Наконец наступил этот день, день, исполненный надежды и страха, когда творениям Микеле предстояло заслужить либо похвалу, либо насмешки избранного сицилийского общества.

VI

Лестница

– Как, все еще не готово? – с отчаянием воскликнул мажордом, врываясь в толпу рабочих. – Боже мой, о чем же вы думаете? Сейчас пробьет семь часов, в восемь начнут съезжаться гости, а половина залы еще не убрана!

Так как это замечание не относилось ни к кому лично, никто ему не ответил, и рабочие продолжали торопливо делать свое дело, каждый в меру своих сил и умения.

– Дорогу, дорогу цветам! – закричал глава этой немаловажной отрасли дворцового хозяйства. – Ставьте сюда, за эти скамьи, сто кадок с камелиями.

– Как же вы собираетесь ставить сюда цветы, когда еще не постланы ковры? – спросил мажордом с глубоким вздохом.

– А куда же прикажете мне ставить мои кадки и вазы? – продолжал кричать главный садовник. – Почему ваши обойщики еще не кончили?

– Вот именно! Почему они не кончили! – повторил мажордом с чувством глубокого возмущения.

– Дорогу, дайте дорогу лестницам! – раздался новый голос. – Зала должна быть освещена к восьми часам, а мне нужно еще немало времени, чтобы зажечь все люстры. Дорогу, дорогу, прошу вас!

– Господа живописцы, убирайте свои леса, – закричали в свою очередь обойщики, – мы ничего не можем делать, пока вы здесь!

– Что за безобразие, что за шум, просто какое-то столпотворение вавилонское, – бормотал мажордом, утирая лоб, – уж я ли не старался, чтобы все было сделано вовремя и там, где полагается, сто раз наказывал это каждому, а вы сбились в кучу, ссоритесь из-за места, мешаете друг другу, а дело не продвигается. Безобразие, это просто возмутительно!

– А кто виноват? – сказал главный садовник. – Что ж, мне развешивать гирлянды по голым стенам и ставить цветы прямо на доски?

– А я, как доберусь я до люстр, – закричал главный ламповщик, – если обойщики убирают мои стремянки, чтобы стелить ковры? Вы думаете, мои рабочие – летучие мыши, или хотите, чтобы я позволил тридцати добрым парням сломать себе шею?

– А как же моим ребятам стелить ковры, – спросил, в свою очередь, главный обойщик, – если маляры все еще не убрали свои леса?

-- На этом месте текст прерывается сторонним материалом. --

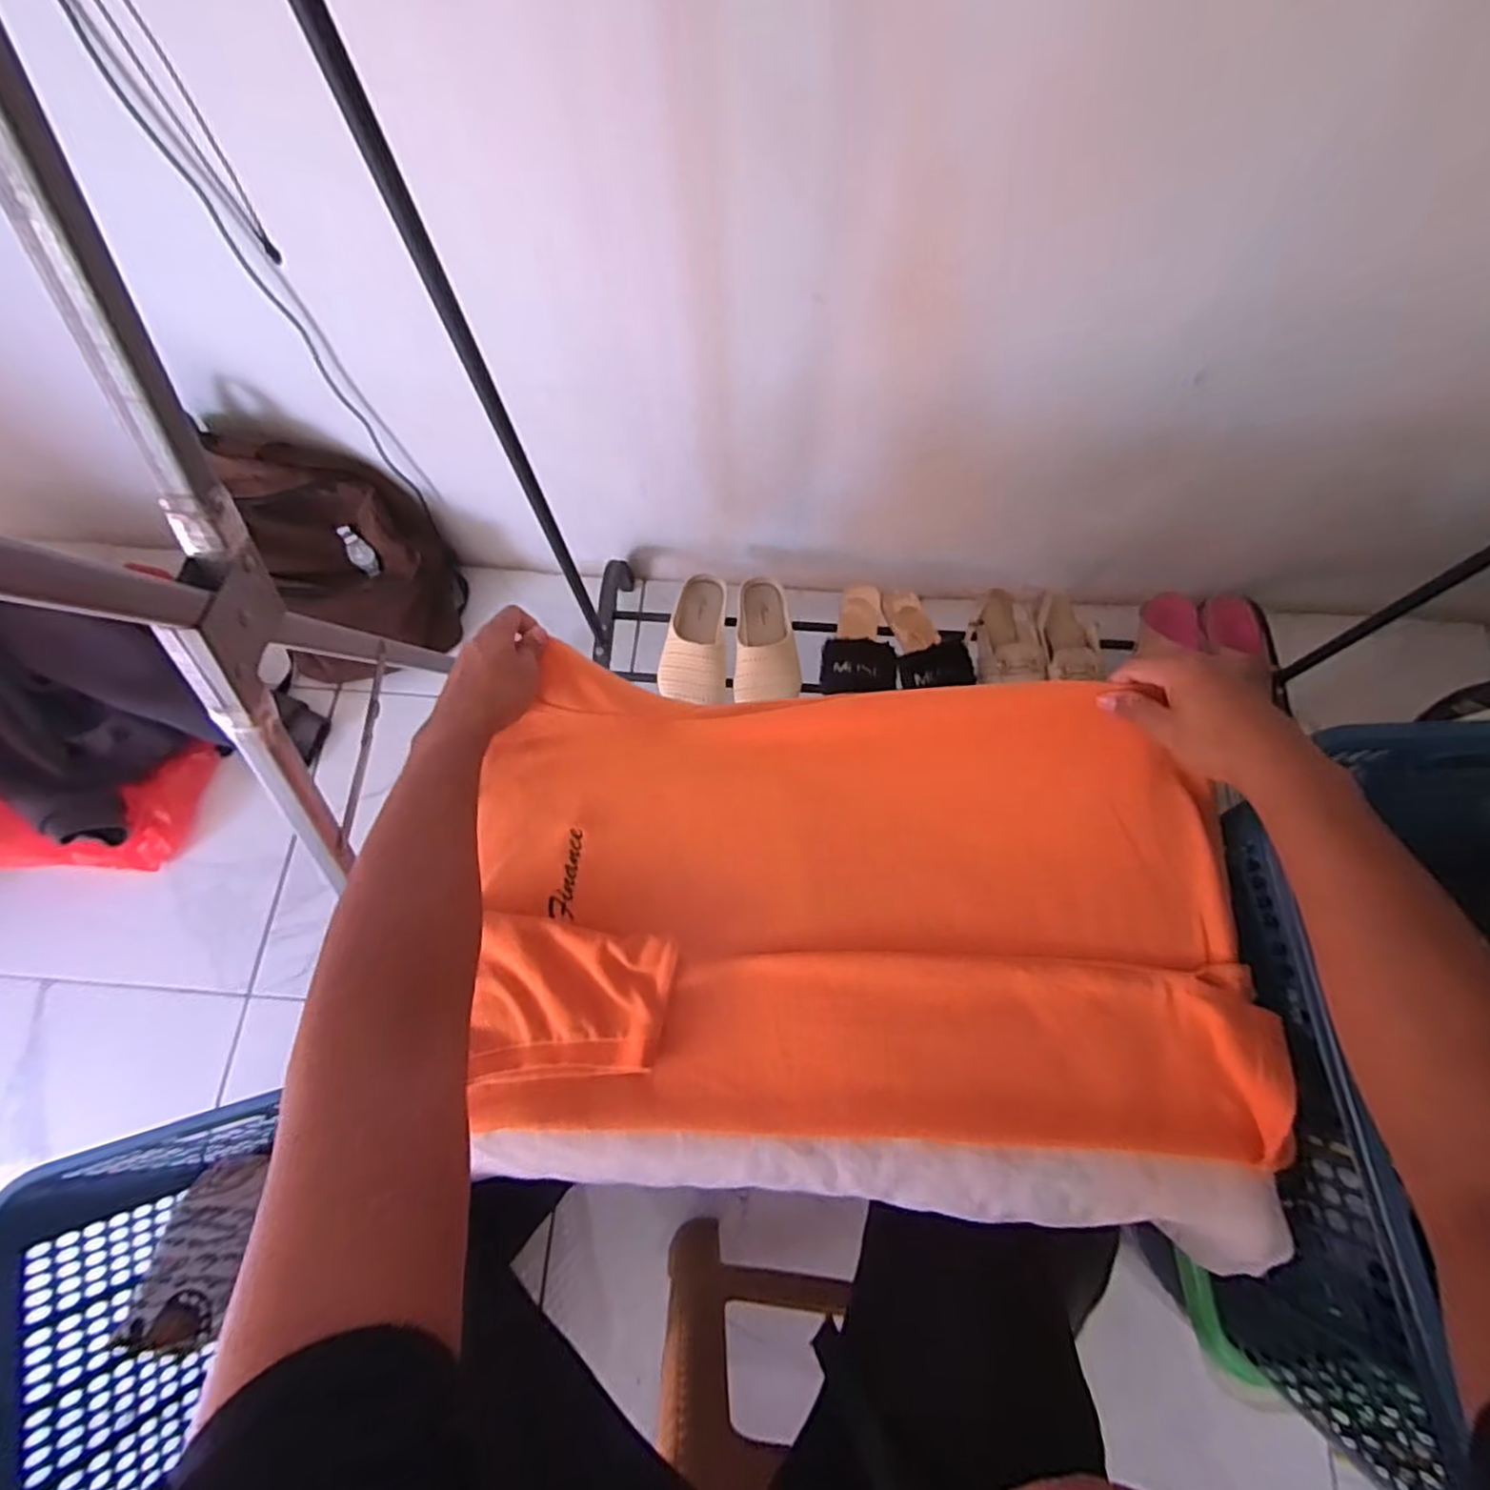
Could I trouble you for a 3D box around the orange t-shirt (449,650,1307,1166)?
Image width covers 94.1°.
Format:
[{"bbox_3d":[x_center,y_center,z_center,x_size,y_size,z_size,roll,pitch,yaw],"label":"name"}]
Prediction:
[{"bbox_3d":[0.084,0.118,0.543,0.575,0.042,0.341,2,71,0],"label":"orange t-shirt"}]

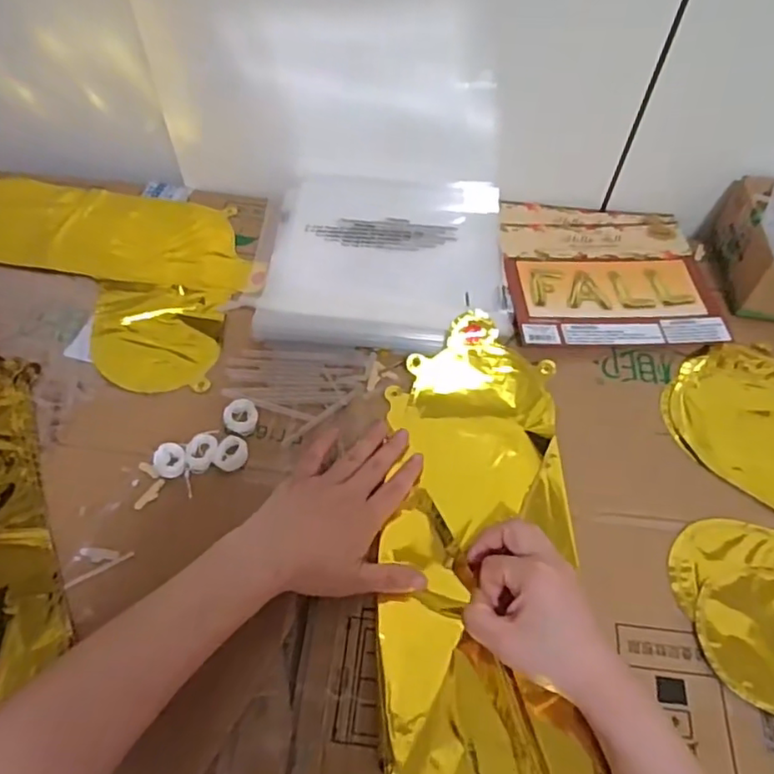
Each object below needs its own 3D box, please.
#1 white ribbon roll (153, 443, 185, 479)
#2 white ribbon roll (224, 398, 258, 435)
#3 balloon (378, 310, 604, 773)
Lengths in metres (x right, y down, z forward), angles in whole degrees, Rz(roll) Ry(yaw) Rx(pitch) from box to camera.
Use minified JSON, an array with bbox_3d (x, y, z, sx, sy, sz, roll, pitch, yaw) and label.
[{"bbox_3d":[-0.164,0.055,0.455,0.023,0.007,0.026,3,56,0],"label":"white ribbon roll"},{"bbox_3d":[-0.117,0.023,0.484,0.026,0.006,0.029,4,56,0],"label":"white ribbon roll"},{"bbox_3d":[0.065,0.136,0.407,0.130,0.035,0.413,4,57,0],"label":"balloon"}]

– Как, вы хотите убрать леса? Да ведь мы стоим на них! – крикнул один из маляров.

– А все это из-за вас, господа мазилы, – в отчаянии возопил мажордом, – вернее, из-за вашего мастера, он один во всем виноват, – прибавил он, увидев, что юноша, к которому он обращался, при слове «мазилы» сердито сверкнул глазами. – Всему виной этот старый безумец Пьетранджело, а он, ручаюсь, даже не явился сюда присмотреть за вами. Ну где он? Не иначе как в ближайшем кабачке.

Тут сверху, из-под купола, раздался чей-то звучный и свежий голос, напевавший старинную песенку, и раздраженный синьор Барбагалло, подняв глаза, увидел блестящую лысую голову главного мастера. Старик явно поддразнивал мажордома; будучи хозяином положения, он хотел собственноручно еще кое-что подправить в своей работе.

– Пьетранджело, друг мой, – сказал мажордом, – да вы просто смеетесь над нами! Это уж слишком! Вы ведете себя как старый избалованный ребенок, кончится тем, что мы поссоримся. Сейчас не время шутить и распевать застольные песни.

Пьетранджело не соблаговолил даже ответить. Он только пожал плечами и продолжал разговаривать с сыном, который, стоя еще выше, под самым куполом, старательно покрывал краской тунику плясуньи из Геркуланума, плывущей по синему полотняному небу.

– Хватит фигур, хватит оттенков и всех этих складок! – закричал взбешенный управляющий. – Ну кого черт понесет на эту верхотуру разглядывать, все ли в порядке у ваших богов, еле видных под небесным сводом? Общая картина хороша, а большего и не нужно. Ну, спускайся, старый хитрец, не то я тряхну лестницу, на которую ты взгромоздился.